И. Т.: Касательно Эренбурга, ваша инициатива особенно мне помнится: я же ведь и издал эссе об Эренбурге под названием «Портрет еврея» в Париже, в 1993 году.
Б. П.: Это было лучшее издание, когда-либо случившееся с любой из моих книг. Вы, Иван Никитич, сделали из этого легкого эссейчика настоящую библиографическую жемчужину.
И. Т.: Но, Борис Михайлович, позвольте напомнить, что идея оформления – а именно поместить на обложке силуэт Эренбурга работы Кругликовой – принадлежит вам.
Б. П.: Разве что добавить к этой приятной истории еще то, что книжечка стала бестселлером в эмиграции. Помню, тогда появился в Нью-Йорке один из братьев Вайнер, ставший на короткое время редактором газеты «Новое русское слово». Он был мой поклонник (в начале девяностых у меня много было поклонников в России), и я ему предложил напечатать в газете одну главу из того эссе – «Рассуждение об иудейском племени». После этого книгу расхватали за два дня. Даже какой-то ощутимый гонорар у меня в руках оказался.
И. Т.: Приятные взаимные воспоминания, конечно, но вернемся, однако, от Эренбурга к Горькому. Борис Михайлович, каковы были ваши мотивы для этой работы? Почему еще в СССР вы к ней приступили?
Б. П.: Я в те времена был еще преподавателем ЛГУ на кафедре истории философии. И попалась мне в руки книга «Философия франкфуртской школы» – сборник статей под редакцией известного бизнесмена от философии Нарского. Мало что можно было понять из этой книги, но меня поразило сходство некоторых формулировок франкфуртцев с тем, что я знал из Максима Горького. В частности формула Юргена Хабермаса: идеология – это технология. Точно такие же слова – текстуально, буквально – есть у Максима Горького. Потом, уже на Западе, прочитав основной труд франкфуртцев – «Диалектику Просвещения» Адорно и Хоркхаймера, я понял, как парадоксально совпадают Горький и эти левые фрейдо-марксисты. С одним, правда важнейшим, исключением: то, что у Адорно и Хоркхаймера есть знак полной несостоятельности современного общества, то для Горького – светлый идеал. Фашизм и все эксцессы общества потребления для авторов «Диалектики Просвещения» коренятся в самом строе западной ментальности с ее установкой на господство, на доминацию. Сначала Запад таким манером покорил природу, а потом перенес методы технологической доминации на общество – это фашизм. Про коммунизм левые Адорно и Хоркхаймер не говорили, но тут их великолепно дополняет Горький, при том различии, что, как я уже сказал, кризис и крах у франкфуртцев – идеальная цель и конкретная программа для Горького.

* ПЕРЕЧЕНЬ ЗАПИСЕЙ
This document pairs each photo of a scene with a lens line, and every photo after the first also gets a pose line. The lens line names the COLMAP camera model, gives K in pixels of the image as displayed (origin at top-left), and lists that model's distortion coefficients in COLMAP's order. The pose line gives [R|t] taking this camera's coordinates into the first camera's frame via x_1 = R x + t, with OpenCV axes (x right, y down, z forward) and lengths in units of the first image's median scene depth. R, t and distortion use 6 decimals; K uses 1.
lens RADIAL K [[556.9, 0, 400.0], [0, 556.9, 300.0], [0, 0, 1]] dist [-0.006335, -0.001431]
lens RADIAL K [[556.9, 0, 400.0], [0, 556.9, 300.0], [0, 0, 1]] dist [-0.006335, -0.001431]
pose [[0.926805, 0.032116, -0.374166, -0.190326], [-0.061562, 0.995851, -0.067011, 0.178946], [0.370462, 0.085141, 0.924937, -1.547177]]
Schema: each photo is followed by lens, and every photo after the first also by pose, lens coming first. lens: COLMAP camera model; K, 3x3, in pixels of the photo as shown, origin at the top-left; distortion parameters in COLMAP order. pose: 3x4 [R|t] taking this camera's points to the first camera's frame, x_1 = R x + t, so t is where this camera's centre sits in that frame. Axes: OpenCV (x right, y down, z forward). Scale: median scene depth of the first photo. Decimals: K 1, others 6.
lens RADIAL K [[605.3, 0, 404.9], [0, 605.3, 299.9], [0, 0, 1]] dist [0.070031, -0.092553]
---
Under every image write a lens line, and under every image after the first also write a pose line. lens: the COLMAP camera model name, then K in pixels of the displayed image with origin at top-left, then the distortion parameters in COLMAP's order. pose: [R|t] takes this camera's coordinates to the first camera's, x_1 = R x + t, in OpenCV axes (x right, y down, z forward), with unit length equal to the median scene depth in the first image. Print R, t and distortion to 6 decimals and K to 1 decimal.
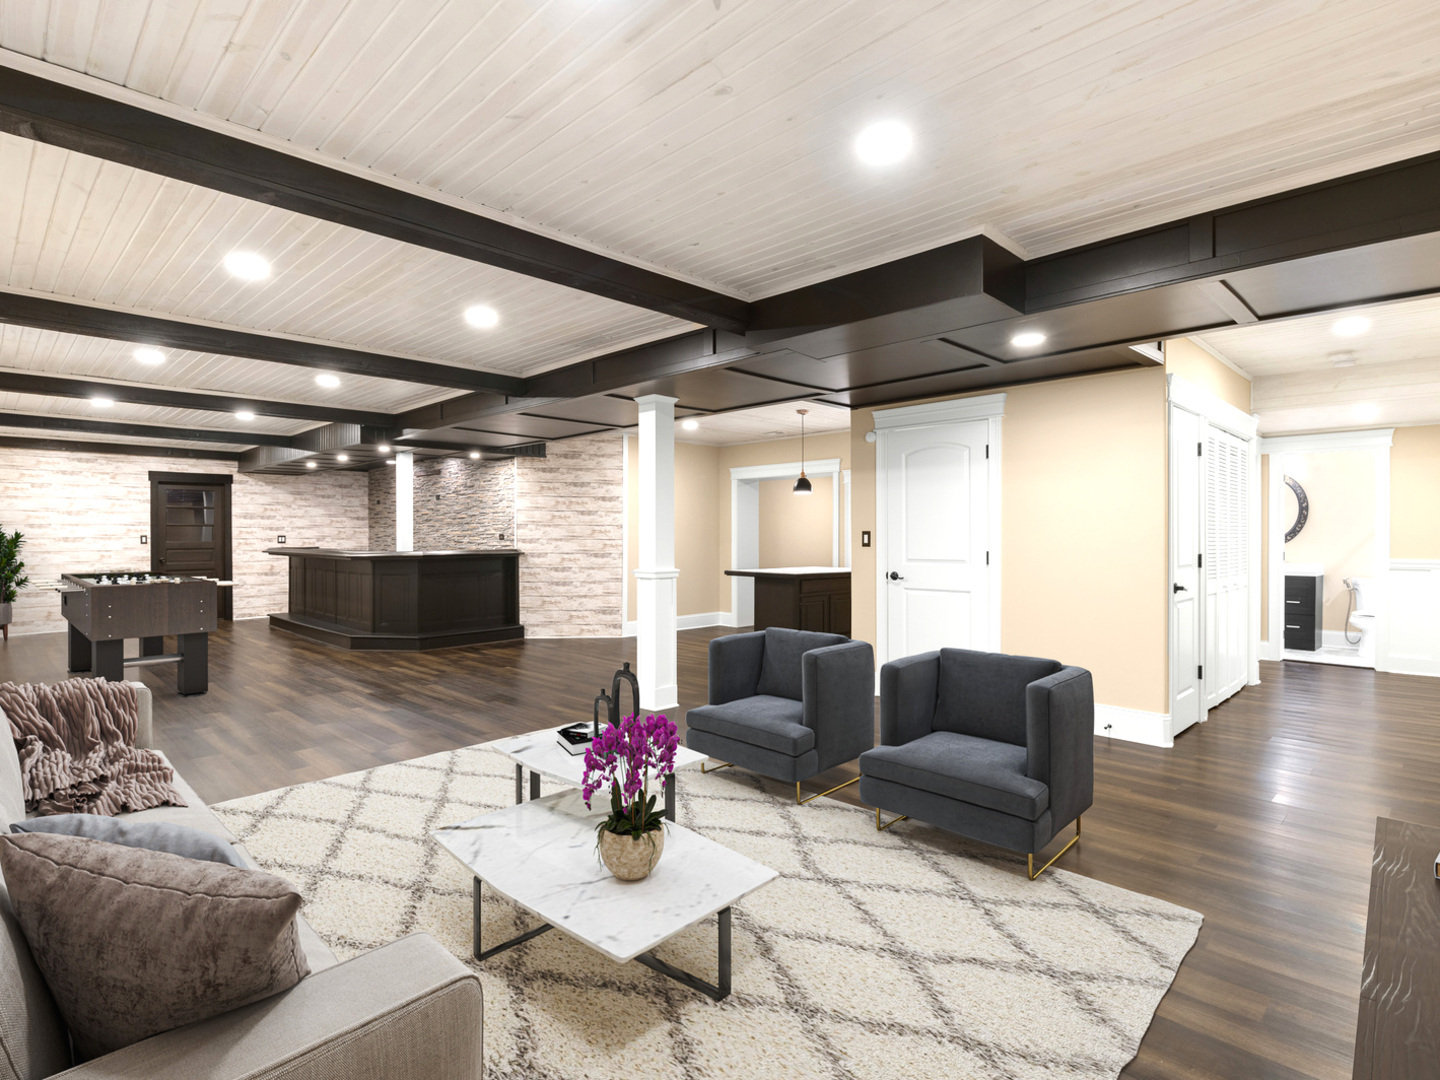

* О ЗАДАНИИ
Пожалуйста, повторите дословно отрывок из беседы об Эренбурге и Горьком, начиная со слов «И. Т.: Касательно» и заканчивая словами «в 1993 году.» включительно.

* ПОЛЕ ОТВЕТА
И. Т.: Касательно Эренбурга, ваша инициатива особенно мне помнится: я же ведь и издал эссе об Эренбурге под названием «Портрет еврея» в Париже, в 1993 году.